PROBLEM SET:
• a. Answer these questions using the letters to the editor, each answer on its own line and marked (i), (ii), (iii) to match:
(i) What hourly wage for dishwashers was suggested?
(ii) Where was a hefty tax on luxury goods suggested?
(iii) Which company is HSBC said to be overtaking as the choice example of failed customer service?
• b. Continue the letters to the editor, picking up the complaint about HSBC after its final sentence.

The concerns of the new chairman of the Federation of Hong Kong Industries, Stanley Lau Chin-ho, reflect a somewhat narrow-minded approach to this problem.
The last thing Hong Kong needs is an influx of cheap labour putting more pressure on housing and infrastructure.
Mr Lau's reply to the suggestion that dishwashers be paid HK$60 an hour is that this will result in buns costing HK$80 each.
I am not sure how he makes this calculation but it seems to me that the main factor driving up costs of buns in restaurants is high rents, not labour costs.
If rents were to fall by say 50 per cent, restaurant owners could afford to pay dishwashers HK$60 an hour and keep the price of buns at their current levels.
The constituency that Mr Lau represents seems to be hell- bent on keeping Hong Kong's poorest in their place.
God forbid that we give them any more than the miserable HK$30 an hour that the law prescribes. And even that is too much by some accounts.
A hefty tax on luxury goods as suggested some weeks ago in The Big Lychee, a blog on Hong Kong affairs, might be the way out of this dilemma.
This would have the following effects:
Closure of hundreds if not thousands of luxury goods shops catering to mainland tourists as the latter would be able to buy these goods for the same price back home;
A fall in commercial rents;
Reopening of shops serving the needs of locals;
Lower overheads for restaurant owners allowing them to pay higher wages;
Fewer mainland tourists; and
- More room on the MTR.
Of course, the luxury brands and landlords would lose out but I am sure that their social consciences would inform them that such a move would be for the greater good.
Mark Medwecki, Sai Kung
Bank no help at all for trip to Europe
HSBC, the world's increasingly insular and incompetent bank, continues to push the boundaries of credibility.
It is fast overtaking PCCW as the choice example of failure in customer service on the lips of expatriates.
Given that HSBC ATM cards don't work any more in Europe, and as I and my wife were going to Italy, I followed the bank's advice to use credit card cash advances in Europe and thus get around the problem, albeit having to pay the bank's cash advance charges for the privilege.
After three weeks and several inquiries, my new credit card and my wife's supplementary card had still not arrived. I was told that the bank could not make a decision for at least a month even though it appears to be able to increase credit card limits at a whim. This is despite us previously having HSBC credit cards.

SOURCE MATERIAL:
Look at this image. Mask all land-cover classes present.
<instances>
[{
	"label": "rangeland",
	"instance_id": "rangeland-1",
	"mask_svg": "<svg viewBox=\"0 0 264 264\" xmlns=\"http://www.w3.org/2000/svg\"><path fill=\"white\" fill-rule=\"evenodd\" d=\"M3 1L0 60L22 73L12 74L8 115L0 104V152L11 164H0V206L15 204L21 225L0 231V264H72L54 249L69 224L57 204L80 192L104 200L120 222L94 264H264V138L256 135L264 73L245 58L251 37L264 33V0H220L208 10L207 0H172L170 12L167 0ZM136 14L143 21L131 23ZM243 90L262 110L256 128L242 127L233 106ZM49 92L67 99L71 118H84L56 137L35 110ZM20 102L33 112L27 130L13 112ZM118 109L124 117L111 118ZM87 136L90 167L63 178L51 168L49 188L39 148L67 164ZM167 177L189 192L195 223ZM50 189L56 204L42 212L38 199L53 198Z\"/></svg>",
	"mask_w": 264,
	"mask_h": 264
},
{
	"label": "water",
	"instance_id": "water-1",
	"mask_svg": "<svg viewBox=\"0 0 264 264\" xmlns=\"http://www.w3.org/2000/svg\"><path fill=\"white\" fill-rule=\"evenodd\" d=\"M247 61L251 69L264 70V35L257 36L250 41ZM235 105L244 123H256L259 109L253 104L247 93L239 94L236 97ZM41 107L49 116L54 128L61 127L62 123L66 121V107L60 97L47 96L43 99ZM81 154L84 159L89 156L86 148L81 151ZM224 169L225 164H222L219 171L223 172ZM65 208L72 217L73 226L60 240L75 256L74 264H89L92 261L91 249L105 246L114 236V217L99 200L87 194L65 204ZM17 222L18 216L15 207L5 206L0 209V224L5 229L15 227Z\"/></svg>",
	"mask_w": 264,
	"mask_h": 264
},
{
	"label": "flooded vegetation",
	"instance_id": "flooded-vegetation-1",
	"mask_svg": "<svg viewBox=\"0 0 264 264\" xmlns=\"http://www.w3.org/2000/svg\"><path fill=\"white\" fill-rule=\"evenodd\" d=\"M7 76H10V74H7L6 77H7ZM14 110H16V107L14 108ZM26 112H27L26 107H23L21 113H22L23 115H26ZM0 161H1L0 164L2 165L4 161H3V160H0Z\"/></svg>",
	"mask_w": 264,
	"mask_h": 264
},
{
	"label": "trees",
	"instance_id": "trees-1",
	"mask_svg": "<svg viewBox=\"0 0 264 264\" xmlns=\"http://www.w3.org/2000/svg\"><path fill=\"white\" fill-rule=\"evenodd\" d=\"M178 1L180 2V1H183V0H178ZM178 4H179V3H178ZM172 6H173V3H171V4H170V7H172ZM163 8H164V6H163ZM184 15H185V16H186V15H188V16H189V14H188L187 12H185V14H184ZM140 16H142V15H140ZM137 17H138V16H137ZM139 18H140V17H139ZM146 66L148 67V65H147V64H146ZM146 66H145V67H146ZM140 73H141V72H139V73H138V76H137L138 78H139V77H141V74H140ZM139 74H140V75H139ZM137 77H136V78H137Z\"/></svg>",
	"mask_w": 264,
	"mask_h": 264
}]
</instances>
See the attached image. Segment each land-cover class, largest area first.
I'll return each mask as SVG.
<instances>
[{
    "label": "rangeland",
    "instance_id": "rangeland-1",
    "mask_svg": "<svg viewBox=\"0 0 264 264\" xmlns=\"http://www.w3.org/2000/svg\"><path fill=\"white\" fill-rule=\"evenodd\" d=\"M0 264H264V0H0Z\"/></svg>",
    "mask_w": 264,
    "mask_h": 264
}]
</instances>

ANSWERS TO THIS EXERCISE:
• a.
(i) HK$60 an hour
(ii) In The Big Lychee, a blog on Hong Kong affairs
(iii) PCCW

• b.
My wife has already gone to Italy with a bag stuffed full of euros and I depart tomorrow with my shiny new Standard Chartered ATM card in hand. This bank does not appear to rely solely on UnionPay.
This latest insult from HSBC is on top of being charged HK$190 for a local interbank payment for an air ticket. Interestingly, the other bank only charged HK$40 for its part of the transaction.
You can pull euros out of an HSBC ATM here in Hong Kong, but sadly, perhaps, only in Hong Kong.
Most of the bank's business may be conducted in China, but plenty of Hong Kong Chinese travel elsewhere. I wonder if, like a lot of non-Chinese customers, they are changing banks.
Neil Stewart, Sai Kung
Too many cars allowed into country park
On June 30, I should have been shocked to find more than 100 cars parked illegally along the road to Wong Shek Pier in Sai Kung Country Park.
However, as a resident of the park I have become used to this weekly festival of madness.
What angers me most is that the Sai Kung country park authorities process applications for each of these cars, despite knowing full well that there are nowhere near enough parking facilities for them all.
They are showing a wilful and reckless disregard for the implications of their actions.
When the day comes that a pedestrian is knocked down by a car on this stretch of road as a result of being unable to walk on the footpath itself, I hope that the Agriculture, Fisheries and Conservation Department has the common decency to put its hand up and accept its share of the responsibility.
Either that or perhaps department officers would like to do something about it now, before somebody gets hurt?